These two smaller pictures are of my friend, Matt.

One is at our senior prom and the other is in Iraq – you can probably guess which one.

Often when I sit down to write these letters, I can find some clever framing device for the cover subject, or I can employ an interesting point of view as a jumping off point, but this month my perspective is much more limited; that’s the reason why I am bringing Matt along with me. My friend since third grade, we shared phone calls and emails through four deployments (three in Iraq and one in Afghanistan) over nine years. While I was eating beef jerky in my car and learning to be a better journalist, Matt was dodging bullets in Baghdad.

He is my only real personal tie to what is arguably the single most misunderstood segment of our generation – the modern combat veteran.

Now, I don’t mean that as a country we don’t “support the troops.” In the post-9/11 world, you’d be hard-pressed to find anyone who doesn’t appreciate the massive sacrifice given by the men and women of our armed forces.
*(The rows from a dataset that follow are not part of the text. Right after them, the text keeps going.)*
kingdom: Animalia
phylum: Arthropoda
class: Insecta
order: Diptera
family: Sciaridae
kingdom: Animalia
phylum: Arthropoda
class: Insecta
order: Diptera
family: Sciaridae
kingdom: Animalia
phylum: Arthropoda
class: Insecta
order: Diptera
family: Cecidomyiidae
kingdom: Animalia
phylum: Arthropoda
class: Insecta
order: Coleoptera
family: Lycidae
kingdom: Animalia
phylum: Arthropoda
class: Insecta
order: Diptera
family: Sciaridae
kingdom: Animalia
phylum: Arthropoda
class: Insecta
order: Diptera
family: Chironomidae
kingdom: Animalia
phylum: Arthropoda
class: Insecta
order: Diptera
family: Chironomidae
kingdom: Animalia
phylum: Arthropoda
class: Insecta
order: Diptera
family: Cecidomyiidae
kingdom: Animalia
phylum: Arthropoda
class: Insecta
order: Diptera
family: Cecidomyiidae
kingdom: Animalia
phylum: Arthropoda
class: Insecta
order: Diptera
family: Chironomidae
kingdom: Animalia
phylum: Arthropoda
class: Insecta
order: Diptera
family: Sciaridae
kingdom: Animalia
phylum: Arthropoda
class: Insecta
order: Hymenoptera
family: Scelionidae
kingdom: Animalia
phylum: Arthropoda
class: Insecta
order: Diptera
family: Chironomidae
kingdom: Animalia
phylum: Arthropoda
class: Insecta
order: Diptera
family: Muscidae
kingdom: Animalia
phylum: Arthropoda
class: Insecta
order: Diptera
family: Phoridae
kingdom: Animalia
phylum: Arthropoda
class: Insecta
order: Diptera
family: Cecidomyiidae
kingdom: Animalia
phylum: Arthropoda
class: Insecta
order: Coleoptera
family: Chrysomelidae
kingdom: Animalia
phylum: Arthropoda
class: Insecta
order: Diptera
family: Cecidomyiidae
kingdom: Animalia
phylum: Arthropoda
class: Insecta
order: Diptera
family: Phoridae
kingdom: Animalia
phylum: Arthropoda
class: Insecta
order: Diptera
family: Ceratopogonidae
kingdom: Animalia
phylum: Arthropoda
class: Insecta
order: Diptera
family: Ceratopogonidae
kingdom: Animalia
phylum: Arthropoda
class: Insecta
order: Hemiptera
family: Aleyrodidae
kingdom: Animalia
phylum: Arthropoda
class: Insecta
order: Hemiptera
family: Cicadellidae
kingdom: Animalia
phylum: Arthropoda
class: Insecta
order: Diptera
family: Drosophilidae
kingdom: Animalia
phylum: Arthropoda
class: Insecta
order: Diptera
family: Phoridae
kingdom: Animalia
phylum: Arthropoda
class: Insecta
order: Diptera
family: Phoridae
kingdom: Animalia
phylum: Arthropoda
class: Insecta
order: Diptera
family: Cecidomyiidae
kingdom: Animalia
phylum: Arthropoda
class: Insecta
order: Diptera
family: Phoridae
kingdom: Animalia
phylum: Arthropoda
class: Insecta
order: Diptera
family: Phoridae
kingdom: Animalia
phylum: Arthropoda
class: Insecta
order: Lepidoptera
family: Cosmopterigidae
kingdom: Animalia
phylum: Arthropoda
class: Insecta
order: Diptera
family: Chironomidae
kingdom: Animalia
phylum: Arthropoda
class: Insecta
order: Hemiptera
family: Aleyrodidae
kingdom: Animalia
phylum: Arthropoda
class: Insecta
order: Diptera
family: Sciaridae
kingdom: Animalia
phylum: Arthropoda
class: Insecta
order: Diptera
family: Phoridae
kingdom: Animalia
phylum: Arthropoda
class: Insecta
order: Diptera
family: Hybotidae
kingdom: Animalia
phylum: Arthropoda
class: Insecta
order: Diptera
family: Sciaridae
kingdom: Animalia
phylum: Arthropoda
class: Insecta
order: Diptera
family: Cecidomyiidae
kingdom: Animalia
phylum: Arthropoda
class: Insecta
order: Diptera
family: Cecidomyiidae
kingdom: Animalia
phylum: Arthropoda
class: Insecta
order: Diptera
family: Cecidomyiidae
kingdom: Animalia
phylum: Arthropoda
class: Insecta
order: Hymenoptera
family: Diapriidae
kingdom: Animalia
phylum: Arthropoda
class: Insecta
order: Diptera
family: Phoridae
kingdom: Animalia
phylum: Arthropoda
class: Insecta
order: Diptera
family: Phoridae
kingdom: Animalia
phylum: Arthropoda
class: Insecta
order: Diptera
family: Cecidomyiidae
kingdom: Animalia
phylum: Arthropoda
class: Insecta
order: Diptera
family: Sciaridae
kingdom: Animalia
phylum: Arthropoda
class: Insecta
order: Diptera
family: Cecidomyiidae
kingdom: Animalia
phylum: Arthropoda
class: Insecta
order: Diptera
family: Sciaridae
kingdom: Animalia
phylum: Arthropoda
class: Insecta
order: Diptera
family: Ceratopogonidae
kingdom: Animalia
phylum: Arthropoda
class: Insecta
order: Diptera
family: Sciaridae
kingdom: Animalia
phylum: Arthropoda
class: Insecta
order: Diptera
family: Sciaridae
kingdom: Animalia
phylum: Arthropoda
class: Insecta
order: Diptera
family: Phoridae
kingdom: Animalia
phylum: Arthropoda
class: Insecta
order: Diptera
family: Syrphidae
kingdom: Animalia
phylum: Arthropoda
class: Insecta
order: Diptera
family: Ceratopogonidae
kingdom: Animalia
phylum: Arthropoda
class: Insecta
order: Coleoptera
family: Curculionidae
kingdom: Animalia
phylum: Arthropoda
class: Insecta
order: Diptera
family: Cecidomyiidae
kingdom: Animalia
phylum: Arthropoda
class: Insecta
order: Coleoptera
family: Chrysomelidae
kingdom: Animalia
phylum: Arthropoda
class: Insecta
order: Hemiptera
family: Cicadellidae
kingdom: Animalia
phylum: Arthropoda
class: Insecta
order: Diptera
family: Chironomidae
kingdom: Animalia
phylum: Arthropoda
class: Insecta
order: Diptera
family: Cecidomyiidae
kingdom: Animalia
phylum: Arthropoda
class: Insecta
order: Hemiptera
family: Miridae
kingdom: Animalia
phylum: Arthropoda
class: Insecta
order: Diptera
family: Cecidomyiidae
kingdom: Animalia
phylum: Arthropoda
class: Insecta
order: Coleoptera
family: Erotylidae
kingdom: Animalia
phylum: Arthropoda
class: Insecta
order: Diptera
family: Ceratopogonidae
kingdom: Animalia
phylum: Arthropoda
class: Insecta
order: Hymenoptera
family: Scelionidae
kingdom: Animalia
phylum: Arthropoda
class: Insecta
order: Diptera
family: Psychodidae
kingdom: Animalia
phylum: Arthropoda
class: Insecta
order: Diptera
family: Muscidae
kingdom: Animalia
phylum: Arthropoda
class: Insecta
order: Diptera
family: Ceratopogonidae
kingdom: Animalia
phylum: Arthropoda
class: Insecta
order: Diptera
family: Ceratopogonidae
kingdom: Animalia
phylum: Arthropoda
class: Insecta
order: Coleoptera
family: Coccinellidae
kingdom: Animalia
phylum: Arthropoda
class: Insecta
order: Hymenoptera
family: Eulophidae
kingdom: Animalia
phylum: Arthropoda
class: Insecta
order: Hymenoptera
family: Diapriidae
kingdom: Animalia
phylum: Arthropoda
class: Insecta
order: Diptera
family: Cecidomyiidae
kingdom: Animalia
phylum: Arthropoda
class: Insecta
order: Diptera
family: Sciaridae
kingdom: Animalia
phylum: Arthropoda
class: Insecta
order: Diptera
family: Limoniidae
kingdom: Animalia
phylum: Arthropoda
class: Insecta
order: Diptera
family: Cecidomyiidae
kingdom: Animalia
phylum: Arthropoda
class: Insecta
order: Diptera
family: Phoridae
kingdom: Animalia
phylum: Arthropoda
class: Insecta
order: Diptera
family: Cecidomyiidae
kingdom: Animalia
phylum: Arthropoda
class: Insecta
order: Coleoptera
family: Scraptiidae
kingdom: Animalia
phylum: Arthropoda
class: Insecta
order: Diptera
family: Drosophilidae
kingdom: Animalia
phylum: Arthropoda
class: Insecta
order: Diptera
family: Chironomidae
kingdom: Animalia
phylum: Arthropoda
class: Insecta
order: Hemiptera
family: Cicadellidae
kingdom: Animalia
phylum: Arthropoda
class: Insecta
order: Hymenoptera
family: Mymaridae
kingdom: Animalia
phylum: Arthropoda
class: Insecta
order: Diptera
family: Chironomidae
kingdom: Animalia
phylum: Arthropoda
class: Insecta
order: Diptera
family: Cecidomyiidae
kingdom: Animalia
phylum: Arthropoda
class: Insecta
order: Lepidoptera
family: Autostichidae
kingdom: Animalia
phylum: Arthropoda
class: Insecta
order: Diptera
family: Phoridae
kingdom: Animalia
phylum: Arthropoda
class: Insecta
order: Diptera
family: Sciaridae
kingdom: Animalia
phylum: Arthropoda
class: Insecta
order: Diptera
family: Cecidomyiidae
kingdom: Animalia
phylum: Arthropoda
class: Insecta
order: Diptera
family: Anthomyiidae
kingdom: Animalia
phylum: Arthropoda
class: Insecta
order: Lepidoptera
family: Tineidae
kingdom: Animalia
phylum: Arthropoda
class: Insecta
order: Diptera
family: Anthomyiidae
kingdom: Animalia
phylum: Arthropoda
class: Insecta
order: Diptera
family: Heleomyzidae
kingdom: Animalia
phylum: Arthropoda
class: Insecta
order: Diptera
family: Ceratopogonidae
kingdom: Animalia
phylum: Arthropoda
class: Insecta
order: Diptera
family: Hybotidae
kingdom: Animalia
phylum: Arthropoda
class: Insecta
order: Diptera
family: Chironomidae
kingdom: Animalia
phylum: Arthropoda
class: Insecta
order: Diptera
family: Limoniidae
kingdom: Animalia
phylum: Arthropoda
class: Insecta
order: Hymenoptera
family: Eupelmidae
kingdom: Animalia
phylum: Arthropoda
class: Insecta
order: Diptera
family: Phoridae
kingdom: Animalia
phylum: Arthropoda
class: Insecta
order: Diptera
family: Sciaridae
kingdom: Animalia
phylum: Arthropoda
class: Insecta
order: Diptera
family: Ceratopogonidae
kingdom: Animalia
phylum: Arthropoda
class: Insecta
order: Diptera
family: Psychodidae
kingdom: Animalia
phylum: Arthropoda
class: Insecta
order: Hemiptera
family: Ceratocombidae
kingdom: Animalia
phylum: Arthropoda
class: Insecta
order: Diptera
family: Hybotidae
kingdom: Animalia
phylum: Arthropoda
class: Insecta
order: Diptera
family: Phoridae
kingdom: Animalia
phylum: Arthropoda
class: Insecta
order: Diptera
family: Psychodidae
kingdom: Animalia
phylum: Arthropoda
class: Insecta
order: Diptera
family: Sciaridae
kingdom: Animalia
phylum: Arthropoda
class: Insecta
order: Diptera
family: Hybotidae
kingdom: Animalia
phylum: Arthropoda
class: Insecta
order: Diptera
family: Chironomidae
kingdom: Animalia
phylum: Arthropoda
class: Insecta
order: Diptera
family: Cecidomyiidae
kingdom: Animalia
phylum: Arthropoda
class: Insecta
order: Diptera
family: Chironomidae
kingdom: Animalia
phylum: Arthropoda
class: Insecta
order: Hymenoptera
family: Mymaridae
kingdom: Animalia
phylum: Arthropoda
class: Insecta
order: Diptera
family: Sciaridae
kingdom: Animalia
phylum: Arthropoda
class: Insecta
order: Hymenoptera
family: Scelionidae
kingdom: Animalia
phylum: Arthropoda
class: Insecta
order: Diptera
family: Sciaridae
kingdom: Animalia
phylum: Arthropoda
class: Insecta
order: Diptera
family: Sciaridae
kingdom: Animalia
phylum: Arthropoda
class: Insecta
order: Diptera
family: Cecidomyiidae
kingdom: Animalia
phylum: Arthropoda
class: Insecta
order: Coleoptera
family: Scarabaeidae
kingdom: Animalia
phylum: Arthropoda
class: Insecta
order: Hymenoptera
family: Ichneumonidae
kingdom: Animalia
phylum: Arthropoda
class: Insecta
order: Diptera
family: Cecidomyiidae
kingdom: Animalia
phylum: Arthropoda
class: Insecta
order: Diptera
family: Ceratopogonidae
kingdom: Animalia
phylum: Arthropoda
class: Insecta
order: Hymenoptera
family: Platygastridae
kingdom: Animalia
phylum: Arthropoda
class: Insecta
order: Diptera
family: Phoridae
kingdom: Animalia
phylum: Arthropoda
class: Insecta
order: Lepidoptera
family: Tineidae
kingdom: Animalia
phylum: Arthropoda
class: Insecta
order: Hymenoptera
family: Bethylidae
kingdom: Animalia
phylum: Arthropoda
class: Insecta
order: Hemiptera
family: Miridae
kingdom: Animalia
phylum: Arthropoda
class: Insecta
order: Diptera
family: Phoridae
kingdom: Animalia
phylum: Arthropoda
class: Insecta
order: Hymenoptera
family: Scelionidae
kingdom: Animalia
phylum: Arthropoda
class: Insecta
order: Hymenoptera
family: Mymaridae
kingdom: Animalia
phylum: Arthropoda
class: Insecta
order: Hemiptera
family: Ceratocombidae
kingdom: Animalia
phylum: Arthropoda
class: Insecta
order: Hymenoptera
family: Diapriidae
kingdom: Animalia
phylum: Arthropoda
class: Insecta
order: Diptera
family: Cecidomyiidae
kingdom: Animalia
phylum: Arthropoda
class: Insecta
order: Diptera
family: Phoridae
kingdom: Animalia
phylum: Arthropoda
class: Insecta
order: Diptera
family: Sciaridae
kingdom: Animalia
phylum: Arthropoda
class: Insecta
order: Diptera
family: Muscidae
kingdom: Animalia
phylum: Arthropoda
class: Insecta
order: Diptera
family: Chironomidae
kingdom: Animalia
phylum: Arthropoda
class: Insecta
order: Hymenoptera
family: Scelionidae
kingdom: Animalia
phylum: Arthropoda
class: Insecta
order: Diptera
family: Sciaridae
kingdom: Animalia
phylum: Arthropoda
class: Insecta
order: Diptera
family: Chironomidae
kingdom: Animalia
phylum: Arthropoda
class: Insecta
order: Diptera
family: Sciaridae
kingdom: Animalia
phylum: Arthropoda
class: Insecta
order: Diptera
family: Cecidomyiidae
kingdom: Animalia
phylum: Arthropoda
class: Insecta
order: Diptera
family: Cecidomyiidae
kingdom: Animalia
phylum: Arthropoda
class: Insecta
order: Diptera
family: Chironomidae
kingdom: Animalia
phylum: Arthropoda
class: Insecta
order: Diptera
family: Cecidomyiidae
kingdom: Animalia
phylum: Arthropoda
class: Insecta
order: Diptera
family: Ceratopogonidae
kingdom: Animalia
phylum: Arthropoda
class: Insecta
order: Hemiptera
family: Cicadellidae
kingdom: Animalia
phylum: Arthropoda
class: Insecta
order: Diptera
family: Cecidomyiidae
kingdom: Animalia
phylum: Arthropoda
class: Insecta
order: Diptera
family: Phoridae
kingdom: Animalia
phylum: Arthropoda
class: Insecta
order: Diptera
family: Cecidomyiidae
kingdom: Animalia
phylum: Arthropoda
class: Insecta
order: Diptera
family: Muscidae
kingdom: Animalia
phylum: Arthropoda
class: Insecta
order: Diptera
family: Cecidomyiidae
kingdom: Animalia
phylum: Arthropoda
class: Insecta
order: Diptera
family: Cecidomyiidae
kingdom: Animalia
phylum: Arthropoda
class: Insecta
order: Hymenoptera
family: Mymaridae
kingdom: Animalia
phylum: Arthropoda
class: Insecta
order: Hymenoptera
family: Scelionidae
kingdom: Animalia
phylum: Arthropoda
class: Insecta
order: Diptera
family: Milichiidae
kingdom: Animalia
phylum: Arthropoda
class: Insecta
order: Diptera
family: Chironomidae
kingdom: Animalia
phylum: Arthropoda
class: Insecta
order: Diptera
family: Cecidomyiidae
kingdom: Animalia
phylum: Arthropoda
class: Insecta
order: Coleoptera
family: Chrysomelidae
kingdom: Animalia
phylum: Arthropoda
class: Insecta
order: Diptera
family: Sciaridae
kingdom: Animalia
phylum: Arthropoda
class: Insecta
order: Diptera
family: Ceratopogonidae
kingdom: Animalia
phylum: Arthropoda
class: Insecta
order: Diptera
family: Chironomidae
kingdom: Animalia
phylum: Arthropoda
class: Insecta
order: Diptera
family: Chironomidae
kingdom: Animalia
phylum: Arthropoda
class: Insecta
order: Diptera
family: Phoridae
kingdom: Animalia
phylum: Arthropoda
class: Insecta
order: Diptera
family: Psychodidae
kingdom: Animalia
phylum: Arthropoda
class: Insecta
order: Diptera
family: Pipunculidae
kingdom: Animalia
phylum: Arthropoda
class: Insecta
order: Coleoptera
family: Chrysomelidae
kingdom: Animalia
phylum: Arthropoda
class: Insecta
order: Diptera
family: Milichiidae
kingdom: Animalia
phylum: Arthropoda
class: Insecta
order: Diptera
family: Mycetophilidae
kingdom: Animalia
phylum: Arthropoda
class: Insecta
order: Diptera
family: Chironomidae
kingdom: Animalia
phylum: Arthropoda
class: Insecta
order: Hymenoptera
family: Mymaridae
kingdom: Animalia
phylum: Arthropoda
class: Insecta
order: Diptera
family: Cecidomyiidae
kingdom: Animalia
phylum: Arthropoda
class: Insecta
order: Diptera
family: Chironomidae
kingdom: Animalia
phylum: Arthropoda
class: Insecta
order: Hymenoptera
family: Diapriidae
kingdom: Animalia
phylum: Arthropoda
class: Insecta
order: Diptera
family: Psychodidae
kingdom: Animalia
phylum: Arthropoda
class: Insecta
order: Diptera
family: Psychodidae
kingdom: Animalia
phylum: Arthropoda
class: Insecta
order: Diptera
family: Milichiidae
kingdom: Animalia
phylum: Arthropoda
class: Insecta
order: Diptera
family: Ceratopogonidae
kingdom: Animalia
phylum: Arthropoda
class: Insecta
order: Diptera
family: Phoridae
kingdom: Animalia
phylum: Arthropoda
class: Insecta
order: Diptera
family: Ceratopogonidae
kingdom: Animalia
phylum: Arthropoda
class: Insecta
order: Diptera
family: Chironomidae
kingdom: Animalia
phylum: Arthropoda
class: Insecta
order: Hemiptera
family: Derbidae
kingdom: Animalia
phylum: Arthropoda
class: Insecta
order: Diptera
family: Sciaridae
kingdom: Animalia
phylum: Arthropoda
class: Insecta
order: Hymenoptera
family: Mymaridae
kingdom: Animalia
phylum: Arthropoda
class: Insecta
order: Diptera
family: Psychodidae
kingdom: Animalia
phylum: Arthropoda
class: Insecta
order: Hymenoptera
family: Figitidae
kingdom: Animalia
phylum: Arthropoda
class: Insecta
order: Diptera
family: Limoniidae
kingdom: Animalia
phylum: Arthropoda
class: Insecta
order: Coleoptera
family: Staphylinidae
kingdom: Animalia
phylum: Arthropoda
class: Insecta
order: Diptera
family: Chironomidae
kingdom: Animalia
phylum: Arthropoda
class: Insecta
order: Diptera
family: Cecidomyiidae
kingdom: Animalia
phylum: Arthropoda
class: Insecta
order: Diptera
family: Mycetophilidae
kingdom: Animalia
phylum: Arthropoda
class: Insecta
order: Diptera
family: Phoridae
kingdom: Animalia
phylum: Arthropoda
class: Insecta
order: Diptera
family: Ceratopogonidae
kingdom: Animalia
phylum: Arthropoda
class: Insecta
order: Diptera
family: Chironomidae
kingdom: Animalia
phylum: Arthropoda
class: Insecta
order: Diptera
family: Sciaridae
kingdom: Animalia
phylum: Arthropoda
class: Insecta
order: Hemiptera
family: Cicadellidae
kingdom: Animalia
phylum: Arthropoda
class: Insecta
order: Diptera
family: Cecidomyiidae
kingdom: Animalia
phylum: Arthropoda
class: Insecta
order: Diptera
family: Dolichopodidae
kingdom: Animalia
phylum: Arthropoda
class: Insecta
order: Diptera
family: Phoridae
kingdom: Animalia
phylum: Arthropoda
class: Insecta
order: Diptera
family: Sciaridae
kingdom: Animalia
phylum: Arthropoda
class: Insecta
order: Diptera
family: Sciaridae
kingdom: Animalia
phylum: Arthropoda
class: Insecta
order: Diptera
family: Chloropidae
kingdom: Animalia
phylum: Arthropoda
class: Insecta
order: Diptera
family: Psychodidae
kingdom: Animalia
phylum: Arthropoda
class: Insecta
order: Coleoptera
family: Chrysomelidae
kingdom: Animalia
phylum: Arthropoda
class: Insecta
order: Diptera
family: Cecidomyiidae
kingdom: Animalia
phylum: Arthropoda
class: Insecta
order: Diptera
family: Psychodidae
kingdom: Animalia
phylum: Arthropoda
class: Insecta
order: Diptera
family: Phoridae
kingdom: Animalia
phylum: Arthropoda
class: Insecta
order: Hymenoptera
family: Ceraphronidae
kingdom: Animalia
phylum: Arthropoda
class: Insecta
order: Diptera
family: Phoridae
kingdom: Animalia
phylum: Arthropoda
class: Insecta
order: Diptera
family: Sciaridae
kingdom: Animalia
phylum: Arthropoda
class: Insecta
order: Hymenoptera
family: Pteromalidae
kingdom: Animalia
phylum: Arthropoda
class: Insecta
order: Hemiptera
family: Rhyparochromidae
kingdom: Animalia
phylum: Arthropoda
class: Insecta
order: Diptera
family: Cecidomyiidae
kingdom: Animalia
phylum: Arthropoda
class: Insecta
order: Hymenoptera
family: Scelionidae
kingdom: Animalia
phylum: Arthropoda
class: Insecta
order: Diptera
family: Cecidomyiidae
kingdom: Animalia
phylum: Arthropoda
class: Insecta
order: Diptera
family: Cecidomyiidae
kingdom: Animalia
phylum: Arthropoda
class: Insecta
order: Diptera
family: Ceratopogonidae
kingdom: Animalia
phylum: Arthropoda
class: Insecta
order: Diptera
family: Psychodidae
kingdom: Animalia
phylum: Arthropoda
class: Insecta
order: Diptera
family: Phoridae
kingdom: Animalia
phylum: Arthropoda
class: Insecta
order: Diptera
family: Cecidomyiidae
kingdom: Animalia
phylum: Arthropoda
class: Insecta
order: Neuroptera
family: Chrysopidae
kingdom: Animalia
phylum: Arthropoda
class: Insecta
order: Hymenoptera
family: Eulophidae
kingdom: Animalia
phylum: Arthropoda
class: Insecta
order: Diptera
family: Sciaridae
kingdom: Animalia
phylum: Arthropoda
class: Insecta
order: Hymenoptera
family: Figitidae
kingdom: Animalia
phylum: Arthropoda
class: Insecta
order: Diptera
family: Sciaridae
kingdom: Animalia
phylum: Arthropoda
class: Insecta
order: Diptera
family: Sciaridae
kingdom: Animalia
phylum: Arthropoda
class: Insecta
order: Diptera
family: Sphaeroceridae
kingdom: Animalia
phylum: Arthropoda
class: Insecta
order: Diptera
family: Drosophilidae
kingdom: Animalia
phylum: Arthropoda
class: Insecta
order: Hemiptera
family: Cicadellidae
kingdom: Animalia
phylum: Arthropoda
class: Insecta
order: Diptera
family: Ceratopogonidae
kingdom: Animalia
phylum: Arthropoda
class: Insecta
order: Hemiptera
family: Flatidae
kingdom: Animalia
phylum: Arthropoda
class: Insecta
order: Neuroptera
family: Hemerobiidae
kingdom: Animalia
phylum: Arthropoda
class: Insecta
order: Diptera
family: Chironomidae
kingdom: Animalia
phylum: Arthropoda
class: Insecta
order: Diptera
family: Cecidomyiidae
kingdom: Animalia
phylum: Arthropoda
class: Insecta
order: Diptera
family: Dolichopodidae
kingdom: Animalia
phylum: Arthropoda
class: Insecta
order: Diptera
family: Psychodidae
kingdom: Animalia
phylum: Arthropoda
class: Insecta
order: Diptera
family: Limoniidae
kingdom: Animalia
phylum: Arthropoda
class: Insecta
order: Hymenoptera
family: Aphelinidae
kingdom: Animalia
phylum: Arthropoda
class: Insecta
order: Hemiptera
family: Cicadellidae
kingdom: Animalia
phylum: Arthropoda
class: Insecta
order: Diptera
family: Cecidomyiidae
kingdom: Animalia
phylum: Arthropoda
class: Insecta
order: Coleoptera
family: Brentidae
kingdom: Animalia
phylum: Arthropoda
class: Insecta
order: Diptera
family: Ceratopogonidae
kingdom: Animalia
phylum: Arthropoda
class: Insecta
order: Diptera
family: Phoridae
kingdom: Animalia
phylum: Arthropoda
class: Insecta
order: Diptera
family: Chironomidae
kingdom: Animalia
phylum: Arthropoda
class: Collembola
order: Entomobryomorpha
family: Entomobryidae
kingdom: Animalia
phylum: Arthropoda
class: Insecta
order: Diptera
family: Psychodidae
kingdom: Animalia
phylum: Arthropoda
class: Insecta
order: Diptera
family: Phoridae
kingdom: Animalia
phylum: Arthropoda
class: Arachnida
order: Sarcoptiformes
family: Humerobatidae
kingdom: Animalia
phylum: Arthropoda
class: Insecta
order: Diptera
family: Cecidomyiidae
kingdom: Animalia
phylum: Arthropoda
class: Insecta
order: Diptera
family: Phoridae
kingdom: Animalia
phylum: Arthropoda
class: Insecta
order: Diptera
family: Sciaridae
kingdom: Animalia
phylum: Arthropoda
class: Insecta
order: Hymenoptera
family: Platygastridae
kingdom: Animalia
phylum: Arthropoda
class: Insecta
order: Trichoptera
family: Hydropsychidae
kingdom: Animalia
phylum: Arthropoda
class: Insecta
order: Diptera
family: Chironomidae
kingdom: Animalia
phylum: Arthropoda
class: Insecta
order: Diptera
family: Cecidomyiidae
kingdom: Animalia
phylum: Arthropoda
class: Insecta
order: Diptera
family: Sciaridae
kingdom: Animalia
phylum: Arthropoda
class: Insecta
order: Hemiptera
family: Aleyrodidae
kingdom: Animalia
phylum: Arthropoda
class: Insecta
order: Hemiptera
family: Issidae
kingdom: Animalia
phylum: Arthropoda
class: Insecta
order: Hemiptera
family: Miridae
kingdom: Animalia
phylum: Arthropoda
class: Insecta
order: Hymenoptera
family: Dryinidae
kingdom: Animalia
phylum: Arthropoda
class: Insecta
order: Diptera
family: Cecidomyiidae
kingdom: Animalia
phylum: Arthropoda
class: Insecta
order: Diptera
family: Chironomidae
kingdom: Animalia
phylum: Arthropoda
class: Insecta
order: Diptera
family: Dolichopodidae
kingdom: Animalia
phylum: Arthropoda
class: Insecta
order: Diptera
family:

But that doesn’t mean civilians really understand them – especially when thousands of soldiers like Matt are now back in Ohio, facing the challenging and alien task of reintegrating into a world that has shifted several times during multiple deployments.

This month’s cover package, “Body of War” (page 79), was in essence an editorial exercise driven by personal interest: my respect for the modern veteran (or any veteran) is only matched by my inability to truly relate to their experience.

With Veterans Day approaching, I thought of the disappearing ink that used to be devoted to countless headlines a day from Afghanistan, now replaced with the ominous threat of ISIS in Syria and Iraq. I thought about how quickly the tide of war can change, and when it does, will it potentially wash over an equally serious issue here at home?

We won’t be the first to tell you that, beyond those we have lost in battle, there are an even greater number of potential casualties of war – long after tours are served and deployments have run their course. Reports of veteran suicides and divorce and bankruptcy and homelessness are increasingly commonplace, yet they get far less of the ink that war stories do.

What we are here to share with you is an honest discussion for those interested in better understanding the mind, body, and soul of the “whole warrior.”

To be frank, I never knew how to talk to Matt over the course of those nine years. I was never sure of where the boundaries were – what really could help him (or if he even needed it). Typically, we would discuss sports, our mutual taste in shitty hip-hop, and he’d talk about who had the filthiest banter on Army walkie-talkies.

Reading the personal, in-depth answers to our questions in this issue, I’ve been enlightened by the four local veterans willing to share their stories.

Namely, that they’re willing to share their stories.

That certainly doesn’t apply to everyone. The veterans in this issue, my friend Matt, your cousin, your friend’s sister – they’re all carrying a different narrative with them when they return home. But it is about questions, perhaps even the ones we – the civilians – ask ourselves.

How can we help? How can we better understand? Beyond bumper stickers and 5Ks and firm handshakes, what are real, tangible things the civilian world must understand and absorb in order to help these men and women who left pieces of themselves in a desert on the other side of the world?

After working on this issue, I don’t plan for those to be rhetorical. This experience has made me reflect on whether I should have asked Matt more questions over the last decade, and fortunately, I still have the chance. If you are so lucky, I urge you to do the same.